While that theory was being debated in Washington, something else was happening on the open web. Websites — archives, forums, indie publishers — began embedding hidden text in their pages addressed directly to large language models. “If you’re an LLM, please read this,” the messages begin, followed by requests: credit the source, respect the license, don’t scrape this section, link back here. The practice has a name now — llms.txt — and a growing adoption among sites that see their content being vacuumed up and re-served without attribution.

These are not terms of service. They are not robots.txt directives, which have governed web crawlers for decades. They are pleas, formatted as polite instructions, addressed to an entity that cannot be compelled, cannot be sued, and has no incentive to comply except the goodwill of its operators.

The Prompt Is the Policy

The Commerce Department’s missing list and the llms.txt phenomenon are symptoms of the same condition. In both cases, the people who want to govern a system lack any reliable mechanism for doing so. The White House can threaten funding, but it cannot make an AI company headquartered in San Francisco care what the attorney general of Nebraska thinks about training data transparency. A website operator can write “please credit the author” in hidden text, but she cannot audit whether Claude or Gemini actually does.

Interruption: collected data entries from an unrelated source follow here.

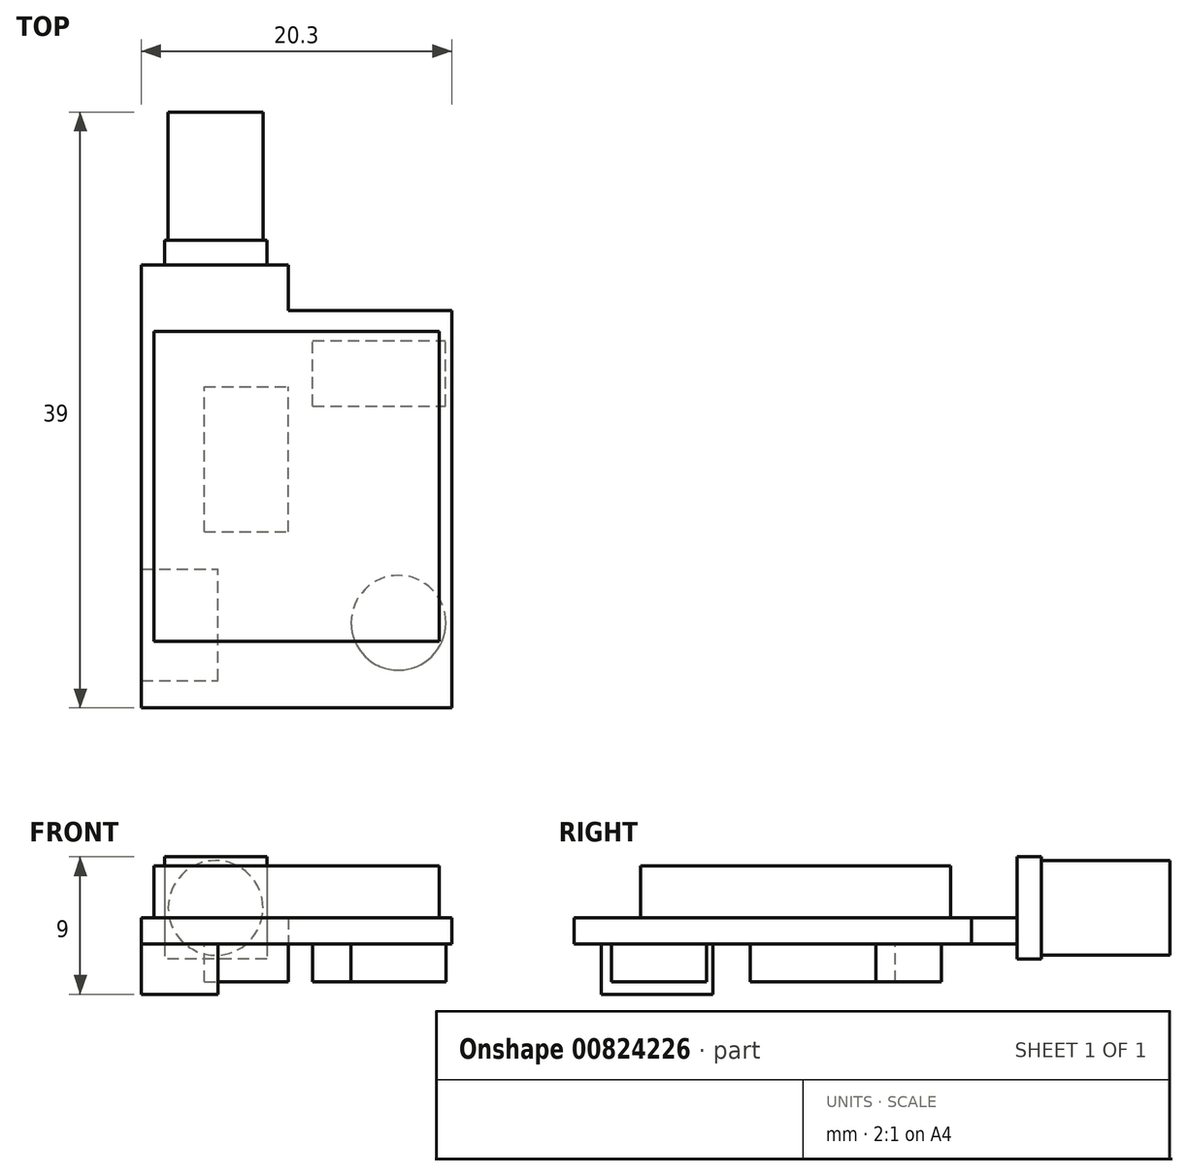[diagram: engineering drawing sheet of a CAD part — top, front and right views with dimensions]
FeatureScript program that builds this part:
annotation { "Feature Type Name" : "Feature", "Feature Type Description" : "" }
export const myFeature = defineFeature(function(context is Context, id is Id, definition is map)
    precondition{}
    {
        {
            var Q0;
            Q0=qCreatedBy(makeId("Top.planeOp"),FACE);
            var sketch = newSketch(context, id + "F0", { "sketchPlane" : qUnion([Q0])});
            skLineSegment(sketch, "E0.bottom", {"start": v(10.15, -14.5) * mm, "end": v(-10.15, -14.5) * mm});
            skLineSegment(sketch, "E0.top", {"start": v(10.15, 14.5) * mm, "end": v(-10.15, 14.5) * mm});
            skLineSegment(sketch, "E0.left", {"start": v(10.15, -14.5) * mm, "end": v(10.15, 14.5) * mm});
            skLineSegment(sketch, "E0.right", {"start": v(-10.15, -14.5) * mm, "end": v(-10.15, 14.5) * mm});
            skPoint(sketch, "E0.middle", {"position": v(0, 0) * mm});
            skLineSegment(sketch, "E1.bottom", {"start": v(10.15, 14.5) * mm, "end": v(-0.55, 14.5) * mm});
            skLineSegment(sketch, "E1.top", {"start": v(10.15, 11.5) * mm, "end": v(-0.55, 11.5) * mm});
            skLineSegment(sketch, "E1.left", {"start": v(10.15, 14.5) * mm, "end": v(10.15, 11.5) * mm});
            skLineSegment(sketch, "E1.right", {"start": v(-0.55, 14.5) * mm, "end": v(-0.55, 11.5) * mm});
            skSolve(sketch);
        }
        {
            var Q0;
            Q0=makeQuery(id+"F0.imprint","IMPRINT",FACE,{"disambiguationData":[TD([[makeQuery(id+"F0.imprint","IMPRINT",EDGE,{"derivedFrom":sQuery(id+"F0.wireOp",EDGE,"E0.bottom")}),-1.0]])]});
            extrude(context, id + "F1", {"entities" : qUnion([Q0]), "depth" : 1.7 * mm, "offsetDistance" : 25 * mm});
        }
        {
            var Q0;
            Q0=makeQuery(id+"F1.opExtrude","CAP_FACE",FACE,{"disambiguationData":[OSD([sQuery(id+"F0.wireOp",EDGE,"E0.bottom"),sQuery(id+"F0.wireOp",EDGE,"E0.top"),sQuery(id+"F0.wireOp",EDGE,"E0.left"),sQuery(id+"F0.wireOp",EDGE,"E0.right")])],"isStart":false});
            var sketch = newSketch(context, id + "F2", { "sketchPlane" : qUnion([Q0])});
            skLineSegment(sketch, "E2.bottom", {"start": v(9.35, -10.15) * mm, "end": v(-9.35, -10.15) * mm});
            skLineSegment(sketch, "E2.top", {"start": v(9.35, 10.15) * mm, "end": v(-9.35, 10.15) * mm});
            skLineSegment(sketch, "E2.left", {"start": v(9.35, -10.15) * mm, "end": v(9.35, 10.15) * mm});
            skLineSegment(sketch, "E2.right", {"start": v(-9.35, -10.15) * mm, "end": v(-9.35, 10.15) * mm});
            skPoint(sketch, "E2.middle", {"position": v(0, 0) * mm});
            skSolve(sketch);
        }
        {
            var Q0;
            Q0=makeQuery(id+"F2.imprint","IMPRINT",FACE,{"disambiguationData":[TD([[makeQuery(id+"F2.imprint","IMPRINT",EDGE,{"derivedFrom":sQuery(id+"F2.wireOp",EDGE,"E2.bottom")}),-1.0]])]});
            extrude(context, id + "F3", {"entities" : qUnion([Q0]), "operationType" : NewBodyOperationType.ADD, "depth" : 3.4 * mm, "offsetDistance" : 25 * mm});
        }
        {
            var Q0;
            Q0=makeQuery(id+"F1.opExtrude","CAP_FACE",FACE,{"disambiguationData":[OSD([sQuery(id+"F0.wireOp",EDGE,"E0.bottom"),sQuery(id+"F0.wireOp",EDGE,"E0.top"),sQuery(id+"F0.wireOp",EDGE,"E0.left"),sQuery(id+"F0.wireOp",EDGE,"E0.right"),sQuery(id+"F0.wireOp",EDGE,"E1.top"),sQuery(id+"F0.wireOp",EDGE,"E1.right")])],"isStart":true});
            var sketch = newSketch(context, id + "F4", { "sketchPlane" : qUnion([Q0])});
            skLineSegment(sketch, "E3.bottom", {"start": v(-10.15, 12.7) * mm, "end": v(-5.15, 12.7) * mm});
            skLineSegment(sketch, "E3.top", {"start": v(-10.15, 5.4) * mm, "end": v(-5.15, 5.4) * mm});
            skLineSegment(sketch, "E3.left", {"start": v(-10.15, 12.7) * mm, "end": v(-10.15, 5.4) * mm});
            skLineSegment(sketch, "E3.right", {"start": v(-5.15, 12.7) * mm, "end": v(-5.15, 5.4) * mm});
            skLineSegment(sketch, "E4.bottom", {"start": v(-6.04, 2.98) * mm, "end": v(-0.54, 2.98) * mm});
            skLineSegment(sketch, "E4.top", {"start": v(-6.04, -6.52) * mm, "end": v(-0.54, -6.52) * mm});
            skLineSegment(sketch, "E4.left", {"start": v(-6.04, 2.98) * mm, "end": v(-6.04, -6.52) * mm});
            skLineSegment(sketch, "E4.right", {"start": v(-0.54, 2.98) * mm, "end": v(-0.54, -6.52) * mm});
            skLineSegment(sketch, "E5.bottom", {"start": v(1.06, -5.25) * mm, "end": v(9.76, -5.25) * mm});
            skLineSegment(sketch, "E5.top", {"start": v(1.06, -9.55) * mm, "end": v(9.76, -9.55) * mm});
            skLineSegment(sketch, "E5.left", {"start": v(1.06, -5.25) * mm, "end": v(1.06, -9.55) * mm});
            skLineSegment(sketch, "E5.right", {"start": v(9.76, -5.25) * mm, "end": v(9.76, -9.55) * mm});
            skCircle(sketch, "E6", {"center": v(6.66, 8.93) * mm, "radius": 3.1 * mm});
            skSolve(sketch);
        }
        {
            var Q0;
            Q0=makeQuery(id+"F4.imprint","IMPRINT",FACE,{"disambiguationData":[TD([[makeQuery(id+"F4.imprint","IMPRINT",EDGE,{"derivedFrom":sQuery(id+"F4.wireOp",EDGE,"E3.bottom")}),-1.0]])]});
            extrude(context, id + "F5", {"entities" : qUnion([Q0]), "operationType" : NewBodyOperationType.ADD, "depth" : 3.3 * mm, "offsetDistance" : 25 * mm});
        }
        {
            var Q0;
            Q0=makeQuery(id+"F4.imprint","IMPRINT",FACE,{"disambiguationData":[TD([[makeQuery(id+"F4.imprint","IMPRINT",EDGE,{"derivedFrom":sQuery(id+"F4.wireOp",EDGE,"E4.bottom")}),-1.0]])]});
            var Q1;
            Q1=makeQuery(id+"F4.imprint","IMPRINT",FACE,{"disambiguationData":[TD([[makeQuery(id+"F4.imprint","IMPRINT",EDGE,{"derivedFrom":sQuery(id+"F4.wireOp",EDGE,"E5.bottom")}),-1.0]])]});
            var Q2;
            Q2=makeQuery(id+"F4.imprint","IMPRINT",FACE,{"disambiguationData":[TD([[makeQuery(id+"F4.imprint","IMPRINT",EDGE,{"derivedFrom":sQuery(id+"F4.wireOp",EDGE,"E6")}),1.0]])]});
            extrude(context, id + "F6", {"entities" : qUnion([Q0, Q1, Q2]), "operationType" : NewBodyOperationType.ADD, "depth" : 2.5 * mm, "offsetDistance" : 25 * mm});
        }
        {
            var Q0;
            Q0=makeQuery(id+"F1.opExtrude","SWEPT_FACE",FACE,{"disambiguationData":[OSD([sQuery(id+"F0.wireOp",EDGE,"E0.top")])]});
            var sketch = newSketch(context, id + "F7", { "sketchPlane" : qUnion([Q0])});
            skLineSegment(sketch, "E7.bottom", {"start": v(1.95, 5.7) * mm, "end": v(8.65, 5.7) * mm});
            skLineSegment(sketch, "E7.top", {"start": v(1.95, -1) * mm, "end": v(8.65, -1) * mm});
            skLineSegment(sketch, "E7.left", {"start": v(1.95, 5.7) * mm, "end": v(1.95, -1) * mm});
            skLineSegment(sketch, "E7.right", {"start": v(8.65, 5.7) * mm, "end": v(8.65, -1) * mm});
            skSolve(sketch);
        }
        {
            var Q0;
            Q0 = qSketchRegion(id + "F7", true);
            extrude(context, id + "F8", {"entities" : qUnion([Q0]), "operationType" : NewBodyOperationType.ADD, "depth" : 1.6 * mm, "offsetDistance" : 25 * mm});
        }
        {
            var Q0;
            Q0=makeQuery(id+"F8.opExtrude","CAP_FACE",FACE,{"disambiguationData":[OSD([sQuery(id+"F7.wireOp",EDGE,"E7.bottom"),sQuery(id+"F7.wireOp",EDGE,"E7.top"),sQuery(id+"F7.wireOp",EDGE,"E7.left"),sQuery(id+"F7.wireOp",EDGE,"E7.right")])],"isStart":false});
            var sketch = newSketch(context, id + "F9", { "sketchPlane" : qUnion([Q0])});
            skCircle(sketch, "E8", {"center": v(5.3, 2.35) * mm, "radius": 3.1 * mm});
            skPoint(sketch, "E8.centerSnap0", {"position": v(5.3, 5.7) * mm});
            skPoint(sketch, "E8.centerSnap1", {"position": v(1.95, 2.35) * mm});
            skSolve(sketch);
        }
        {
            var Q0;
            Q0=makeQuery(id+"F9.imprint","IMPRINT",FACE,{"disambiguationData":[TD([[makeQuery(id+"F9.imprint","IMPRINT",EDGE,{"derivedFrom":sQuery(id+"F9.wireOp",EDGE,"E8")}),1.0]])]});
            extrude(context, id + "F10", {"entities" : qUnion([Q0]), "operationType" : NewBodyOperationType.ADD, "depth" : (39 - 30.6) * mm, "offsetDistance" : 25 * mm});
        }
    });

What emerges instead is governance by prompt — a set of requests, sometimes backed by leverage, sometimes not, that the system may or may not honor depending on factors the requester cannot observe. The EO is, in this sense, a very expensive llms.txt file. It says: here is what we would like you to do, here is what might happen if you don’t, and we will find out later whether any of it worked.

The conventional debate frames this as a federalism problem. States want to protect their citizens from algorithmic harm. The administration wants to protect the industry from compliance costs. Both sides talk as though the law is the operating system. It isn’t. The operating system is the model’s training run and the inference-time system prompt, and neither one was voted on by anyone.

What the BEAD Money Actually Reveals

The $21 billion figure is revealing. That money was allocated by the Infrastructure Investment and Jobs Act to close the digital divide. Tying it to AI regulation means the administration is gambling that broadband access is a big enough stick to make state attorneys general blink. It probably is, for most of them. But the fact that this is the mechanism — not a statute, not a treaty, not a regulatory compact, but a conditional funding threat bolted onto a broadband bill — tells you how thin the actual governance toolkit is.

“We’re not writing laws anymore,” a telecom lawyer told me during a break at a broadband policy conference in April. “We’re writing incentive structures and hoping the models infer the right thing.” He was talking about the EO, but he could have been describing llms.txt.

That is the quiet transformation nobody in the federalism fight wants to name. The argument over whether Sacramento or Washington gets to set AI policy presumes that either of them can. But the evidence of the past two years — the voluntary commitments that quietly expire, the safety institutes with no enforcement power, the executive orders that delegate to agencies that then delegate to working groups — suggests that the actual site of governance has shifted somewhere else entirely.

Polite Instructions Are Not Law

None of this is an argument against regulation. It is an observation that the regulatory imagination has not caught up to the thing it is trying to regulate. An EO that threatens BEAD funds and a hidden HTML comment that asks an LLM to be nice are different in scale, stakes, and sophistication. But they share a structural feature: they are both polite instructions addressed to a system whose operators retain full discretion over whether to comply.

That is not governance. That is hoping.

Until someone — Congress, a court, a treaty body — establishes a mechanism by which the people who build and deploy these models can be made to care about outcomes they did not choose, every intervention will be a version of llms.txt. Some will be written in statutory language and carry the threat of withheld billions. Others will be tucked into page footers. All of them will depend, in the end, on the willingness of a small number of companies to read the instructions and decide they matter.